▶ [TRY IT]: Print the entries exactly as given.

(Collected data)
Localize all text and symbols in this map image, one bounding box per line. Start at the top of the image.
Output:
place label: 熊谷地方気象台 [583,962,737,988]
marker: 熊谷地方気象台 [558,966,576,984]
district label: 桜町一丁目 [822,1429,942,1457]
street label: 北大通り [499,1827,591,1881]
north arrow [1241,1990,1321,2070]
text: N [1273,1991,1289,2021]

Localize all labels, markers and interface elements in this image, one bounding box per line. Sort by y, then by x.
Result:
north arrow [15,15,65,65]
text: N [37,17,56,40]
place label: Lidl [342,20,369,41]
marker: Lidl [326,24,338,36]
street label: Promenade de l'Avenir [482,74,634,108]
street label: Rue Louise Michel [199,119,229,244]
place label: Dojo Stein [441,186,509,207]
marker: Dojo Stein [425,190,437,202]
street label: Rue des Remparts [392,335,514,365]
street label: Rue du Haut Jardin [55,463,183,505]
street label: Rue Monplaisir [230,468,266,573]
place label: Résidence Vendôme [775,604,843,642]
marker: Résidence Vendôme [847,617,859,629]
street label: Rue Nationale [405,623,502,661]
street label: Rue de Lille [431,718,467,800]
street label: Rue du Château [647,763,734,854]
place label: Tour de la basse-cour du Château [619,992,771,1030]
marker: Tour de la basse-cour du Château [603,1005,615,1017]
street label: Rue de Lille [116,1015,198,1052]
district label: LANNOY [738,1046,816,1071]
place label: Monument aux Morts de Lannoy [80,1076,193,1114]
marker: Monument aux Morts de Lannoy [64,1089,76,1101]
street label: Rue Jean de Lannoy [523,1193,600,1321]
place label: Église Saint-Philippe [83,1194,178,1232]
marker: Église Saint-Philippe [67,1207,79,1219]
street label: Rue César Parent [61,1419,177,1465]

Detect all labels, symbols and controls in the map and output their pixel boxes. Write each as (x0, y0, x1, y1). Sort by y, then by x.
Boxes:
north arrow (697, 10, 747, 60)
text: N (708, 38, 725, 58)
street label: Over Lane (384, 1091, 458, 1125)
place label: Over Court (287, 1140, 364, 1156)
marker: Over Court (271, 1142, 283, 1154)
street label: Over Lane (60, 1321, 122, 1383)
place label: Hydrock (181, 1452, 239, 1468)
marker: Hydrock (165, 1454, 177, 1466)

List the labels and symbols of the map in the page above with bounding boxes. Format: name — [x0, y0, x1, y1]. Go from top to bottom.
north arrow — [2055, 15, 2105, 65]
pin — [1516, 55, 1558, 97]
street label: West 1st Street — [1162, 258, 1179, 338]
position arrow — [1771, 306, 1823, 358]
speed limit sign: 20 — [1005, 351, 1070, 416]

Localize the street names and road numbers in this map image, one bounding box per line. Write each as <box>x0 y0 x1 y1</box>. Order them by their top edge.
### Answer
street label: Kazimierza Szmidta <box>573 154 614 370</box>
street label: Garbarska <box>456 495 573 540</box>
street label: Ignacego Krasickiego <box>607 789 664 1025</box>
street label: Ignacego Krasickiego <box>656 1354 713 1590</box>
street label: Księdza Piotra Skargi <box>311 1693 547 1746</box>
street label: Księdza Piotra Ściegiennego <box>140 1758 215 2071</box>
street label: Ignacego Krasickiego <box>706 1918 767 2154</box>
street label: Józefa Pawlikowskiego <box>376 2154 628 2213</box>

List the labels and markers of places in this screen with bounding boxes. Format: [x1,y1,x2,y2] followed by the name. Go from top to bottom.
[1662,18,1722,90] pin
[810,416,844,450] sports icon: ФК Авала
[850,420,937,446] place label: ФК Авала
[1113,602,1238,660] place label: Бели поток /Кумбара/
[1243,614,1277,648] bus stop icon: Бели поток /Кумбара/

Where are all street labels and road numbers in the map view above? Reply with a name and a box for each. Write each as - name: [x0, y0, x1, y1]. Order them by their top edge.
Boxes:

▶ [RESULT]:
Localize all text and symbols in this map image, one bounding box per line. Start at the top of the image.
Output:
place label: 熊谷地方気象台 [583,962,737,988]
marker: 熊谷地方気象台 [558,966,576,984]
district label: 桜町一丁目 [822,1429,942,1457]
street label: 北大通り [499,1827,591,1881]
north arrow [1241,1990,1321,2070]
text: N [1273,1991,1289,2021]

Localize all labels, markers and interface elements in this image, one bounding box per line. Sort by y, then by x.
Result:
north arrow [15,15,65,65]
text: N [37,17,56,40]
place label: Lidl [342,20,369,41]
marker: Lidl [326,24,338,36]
street label: Promenade de l'Avenir [482,74,634,108]
street label: Rue Louise Michel [199,119,229,244]
place label: Dojo Stein [441,186,509,207]
marker: Dojo Stein [425,190,437,202]
street label: Rue des Remparts [392,335,514,365]
street label: Rue du Haut Jardin [55,463,183,505]
street label: Rue Monplaisir [230,468,266,573]
place label: Résidence Vendôme [775,604,843,642]
marker: Résidence Vendôme [847,617,859,629]
street label: Rue Nationale [405,623,502,661]
street label: Rue de Lille [431,718,467,800]
street label: Rue du Château [647,763,734,854]
place label: Tour de la basse-cour du Château [619,992,771,1030]
marker: Tour de la basse-cour du Château [603,1005,615,1017]
street label: Rue de Lille [116,1015,198,1052]
district label: LANNOY [738,1046,816,1071]
place label: Monument aux Morts de Lannoy [80,1076,193,1114]
marker: Monument aux Morts de Lannoy [64,1089,76,1101]
street label: Rue Jean de Lannoy [523,1193,600,1321]
place label: Église Saint-Philippe [83,1194,178,1232]
marker: Église Saint-Philippe [67,1207,79,1219]
street label: Rue César Parent [61,1419,177,1465]

Detect all labels, symbols and controls in the map and output their pixel boxes. Write each as (x0, y0, x1, y1). Sort by y, then by x.
Boxes:
north arrow (697, 10, 747, 60)
text: N (708, 38, 725, 58)
street label: Over Lane (384, 1091, 458, 1125)
place label: Over Court (287, 1140, 364, 1156)
marker: Over Court (271, 1142, 283, 1154)
street label: Over Lane (60, 1321, 122, 1383)
place label: Hydrock (181, 1452, 239, 1468)
marker: Hydrock (165, 1454, 177, 1466)

List the labels and symbols of the map in the page above with bounding boxes. Format: name — [x0, y0, x1, y1]. Go from top to bottom.
north arrow — [2055, 15, 2105, 65]
pin — [1516, 55, 1558, 97]
street label: West 1st Street — [1162, 258, 1179, 338]
position arrow — [1771, 306, 1823, 358]
speed limit sign: 20 — [1005, 351, 1070, 416]

Localize the street names and road numbers in this map image, one bounding box per line. Write each as <box>x0 y0 x1 y1</box>. Order them by their top edge.
### Answer
street label: Kazimierza Szmidta <box>573 154 614 370</box>
street label: Garbarska <box>456 495 573 540</box>
street label: Ignacego Krasickiego <box>607 789 664 1025</box>
street label: Ignacego Krasickiego <box>656 1354 713 1590</box>
street label: Księdza Piotra Skargi <box>311 1693 547 1746</box>
street label: Księdza Piotra Ściegiennego <box>140 1758 215 2071</box>
street label: Ignacego Krasickiego <box>706 1918 767 2154</box>
street label: Józefa Pawlikowskiego <box>376 2154 628 2213</box>

List the labels and markers of places in this screen with bounding boxes. Format: [x1,y1,x2,y2] followed by the name. Go from top to bottom.
[1662,18,1722,90] pin
[810,416,844,450] sports icon: ФК Авала
[850,420,937,446] place label: ФК Авала
[1113,602,1238,660] place label: Бели поток /Кумбара/
[1243,614,1277,648] bus stop icon: Бели поток /Кумбара/

Where are all street labels and road numbers in the map view above? Reply with a name and a box for each. Write each as - name: [x0, y0, x1, y1]. Order them by their top edge.
Boxes:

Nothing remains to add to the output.